This article was written by Susan CS and originally appeared on the Alteryx Data Science Blog here: https://community.alteryx.com/t5/Data-Science/Locating-Sustainable-Living-with-Data-Science-an-Analytic-App/ba-p/706297
With more companies accepting that remote work is feasible for their employees, some formerly location-locked workers are exploring new possibilities for places to live.
Our very own @ewoodard suggested that we could use data and Alteryx to check out new options! We ran with her great idea and thought it would be interesting to see how different places measured up on aspects of sustainability. If sustainable living is important to you, why not pick a place that reflects those values?
While you can find plenty of lists of “green cities” on the interwebz, neighborhoods vary within cities. And since Alteryx lets us work through big datasets very quickly, why not consider, oh, every neighborhood in the U.S.? Mashing up public data with spatial information, and applying some analytic thinking and data science, all resulted in an analytic app you can try now in the Alteryx Analytics Gallery! (But first, read on to find out how it works …)

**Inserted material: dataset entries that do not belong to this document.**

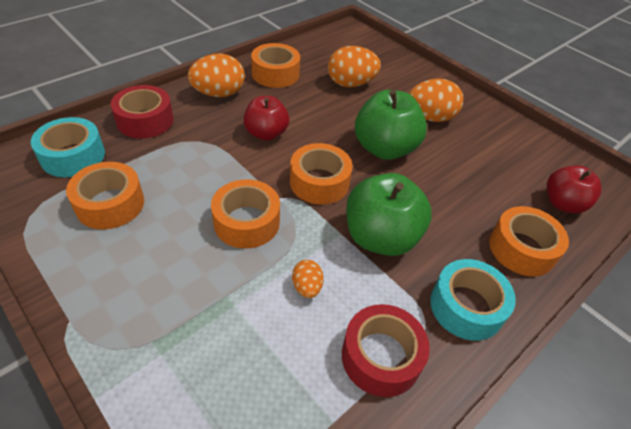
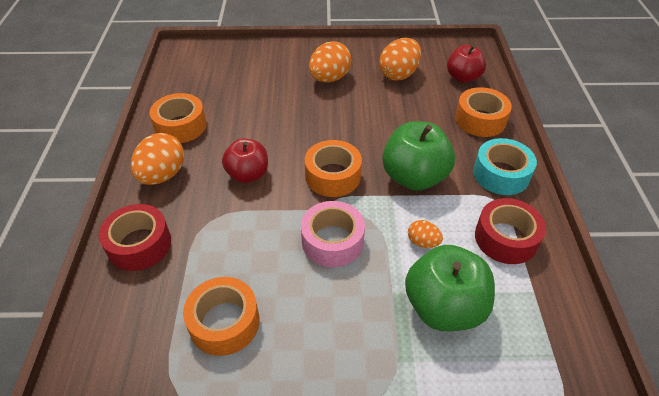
camera: 45 degrees left, 0 degrees up
turquoise tape [31,117,105,177] -> none
orange tape [211,179,280,249] -> pink tape [301,201,365,267]
orange egg [328,46,381,87] -> orange egg moved to [379,38,421,81]
green apple [355,90,427,160] -> green apple moved to [405,245,495,331]

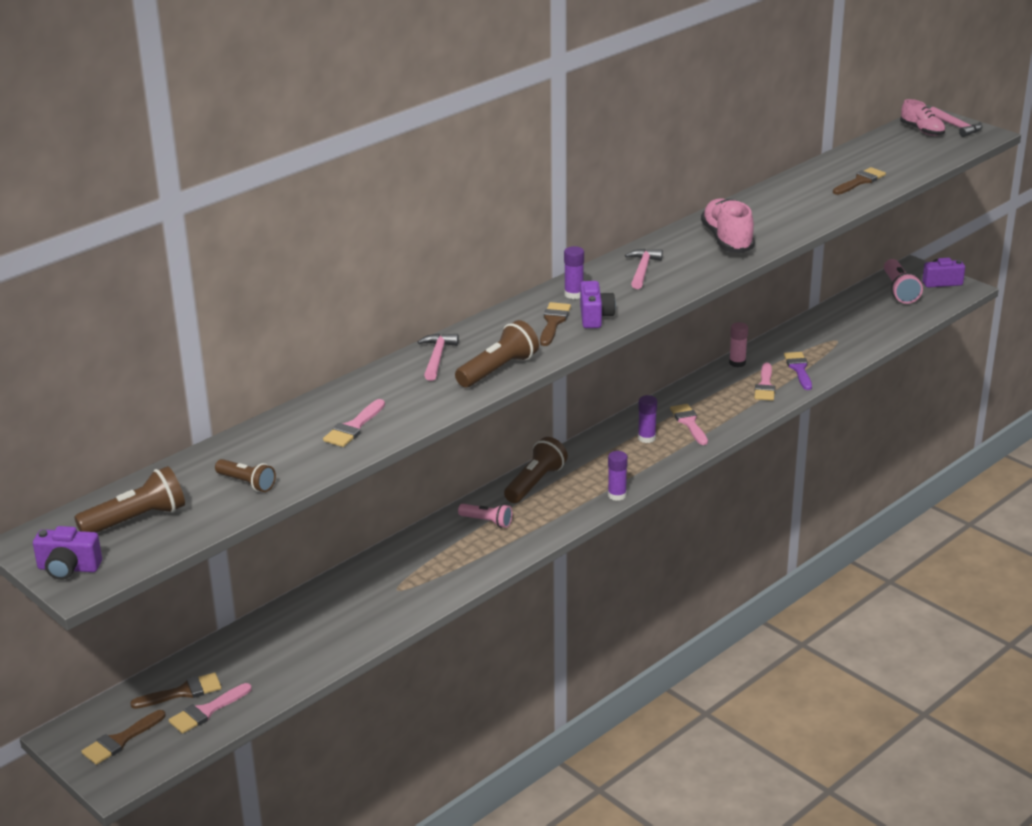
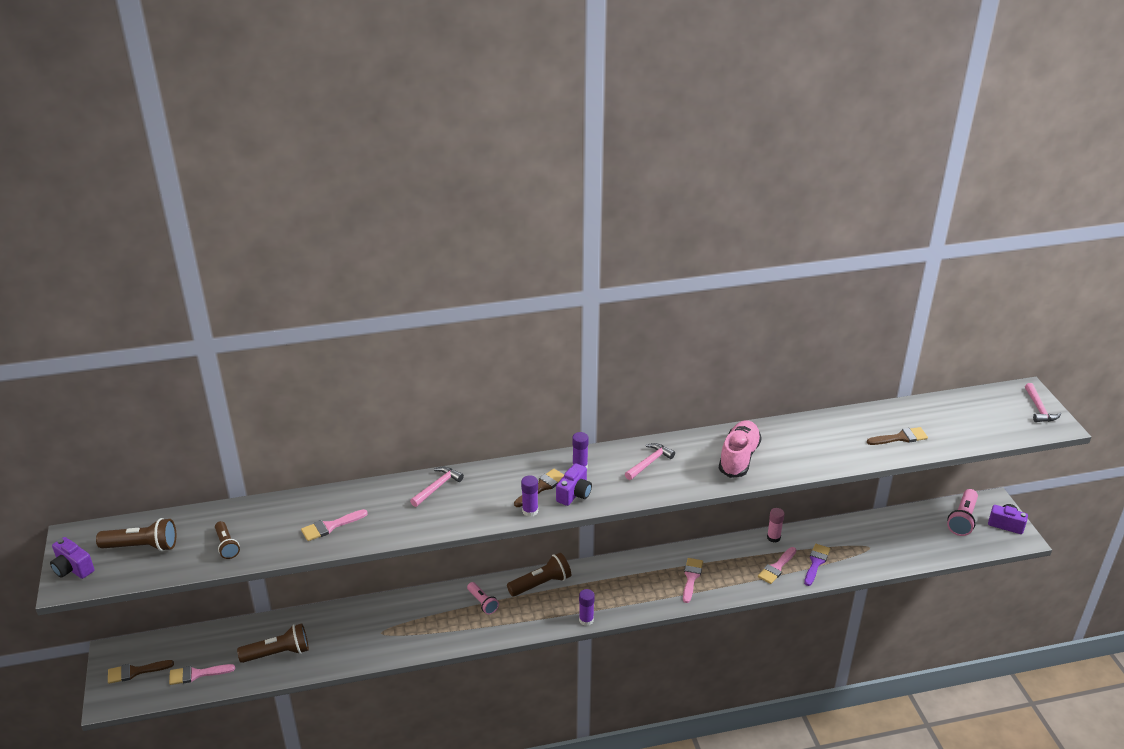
camera: 30 degrees right, 5 degrees up
brown brush [130,673,222,709] -> none
brown flashlight [455,320,539,388] -> brown flashlight moved to [237,624,309,663]
purple glue stick [638,395,657,443] -> purple glue stick moved to [521,475,538,517]
pink shoe [900,99,945,136] -> none

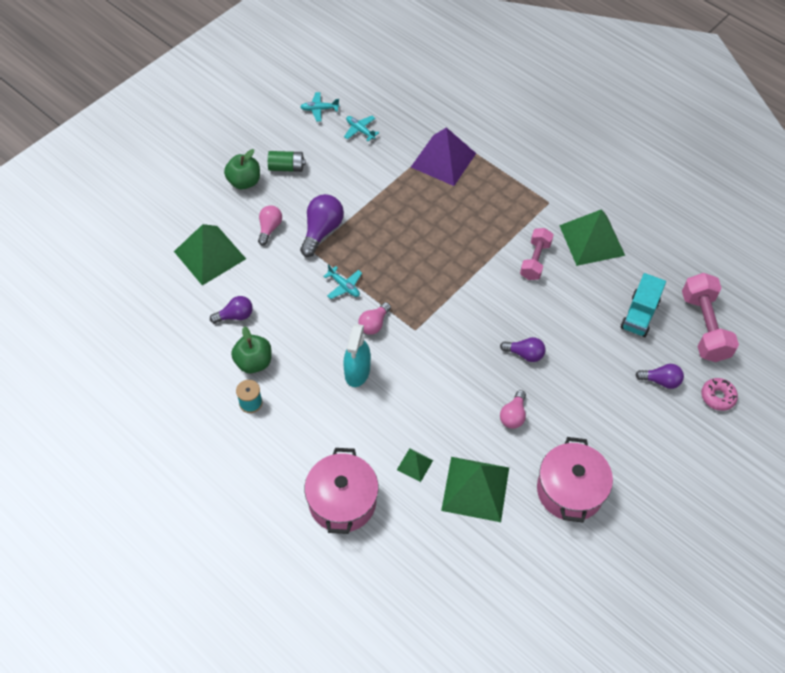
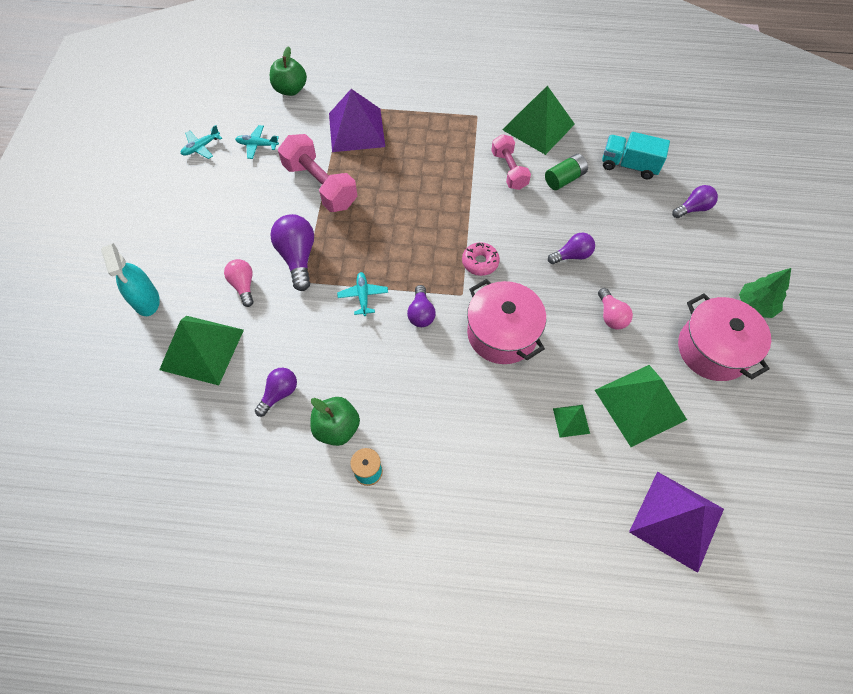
camera: 35 degrees left, 5 degrees up
green apple [224,149,260,189] -> green apple moved to [270,46,307,96]
green battery [268,151,305,172] -> green battery moved to [545,154,588,190]
pink pot [305,448,379,534] -> pink pot moved to [467,279,546,364]
turquoise plane [323,264,362,299] -> turquoise plane turned 105 degrees counterclockwise [337,272,388,316]
turquoise spray bottle [344,324,371,387] -> turquoise spray bottle moved to [101,243,160,316]
pink light bulb [358,302,391,335] -> purple light bulb [407,285,436,327]
turquoise truck [620,273,666,337] -> turquoise truck turned 120 degrees clockwise [602,132,670,180]
pink dumbbell [682,273,739,362] -> pink dumbbell moved to [278,134,357,212]
pink donut [701,378,738,411] -> pink donut moved to [462,242,500,276]
none -> purple pyramid [629,472,724,573]
none -> green tree [739,268,791,318]

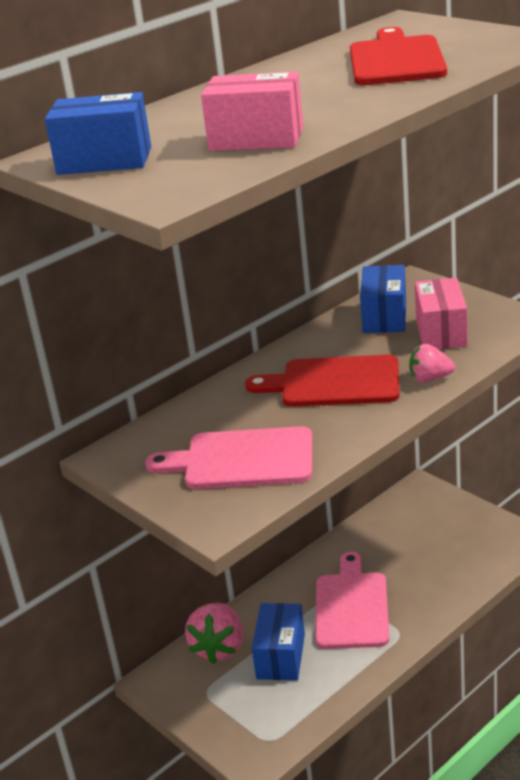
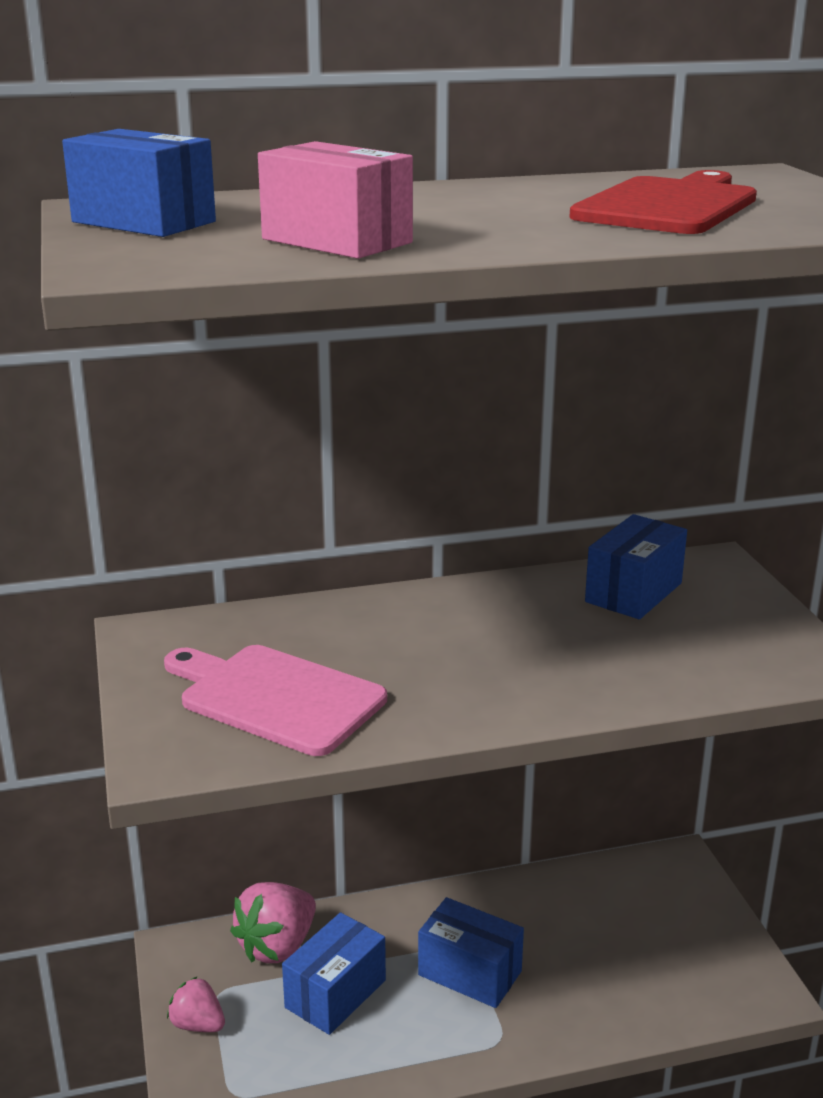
camera: 25 degrees right, 5 degrees down
red cutting board [245,355,400,407] -> none
pink cutting board [315,552,389,649] -> blue box [418,897,524,1008]
pink strawberry [409,344,455,383] -> pink strawberry moved to [167,976,225,1032]
pink box [415,278,468,349] -> none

Gathering Neighborhood Data
I gathered data on the level of the census block group (CBG), which is the smallest unit for which the U.S. Census Bureau provides its sample data. Each CBG typically contains 600 to 3,000 people. CBGs may work a bit better than ZIP codes for grouping households in consistent ways. (Check out this article for a full discussion of some of the possible issues with ZIP codes.)
The analytic app uses data from these sources:
- The Environmental Protection Agency’s Walkability Index, Smart Location Database, EnviroAtlas, and Air Quality Index Reports
- The U.S. Department of Agriculture’s Food Environment Atlas and National Farmers Market Directory
- The U.S. Department of Energy’s Alternative Fueling Station Locator
Fortunately, many government agencies offer data at the CBG level, letting us drill down to small areas that best fit our sustainability criteria. When the agencies didn’t specify CBGs, I was able to use Alteryx’s Spatial Match and/or Allocate Append tools to identify them myself.
Finally, CBG-level data wasn’t available for air quality, so I assigned each neighborhood the air quality metrics for its metro area, when available. Air does move around, after all!
Using Clustering to Diversify Results
Unfortunately, it can be tricky to find neighborhoods that satisfy all of the sustainability criteria, especially if you prefer to be in a smaller city or outside of a metro area. I wanted the app to still offer something to the user who maybe only received a couple of matches to their criteria.
I used clustering (the K-Centroids Cluster Analysis and Append Clusters tools) to identify and assign groups to all of the neighborhoods. With the clusters identified, the app will offer not just the perfect matches for the user’s chosen criteria, but also offer five more neighborhoods from the same cluster.
In addition to ensuring every user sees more than just a few results, this approach also might spark new ideas for the user, in terms of thinking of new geographic possibilities, and perhaps even noticing patterns or rethinking their original criteria selections.
Building the App
With the data all tidied up and the clusters assigned to each CBG, the app was straightforward to construct (despite the fact that this is my first analytic app!). I found the resources that @WillM compiled for Santalytics 2020 to be quite helpful, so check those out if you’re a fellow app newbie.
The app allows the user to choose how important various criteria are for their location selection, and then filters the CBGs to find those meeting (or exceeding) the criteria. The app provides maps of the locations and a table of the key information for each, plus a link to Google Maps for each place so it’s easy to investigate further.
Are you ready for a greener new neighborhood? Try the app to see which places might fit you and your sustainability goals best.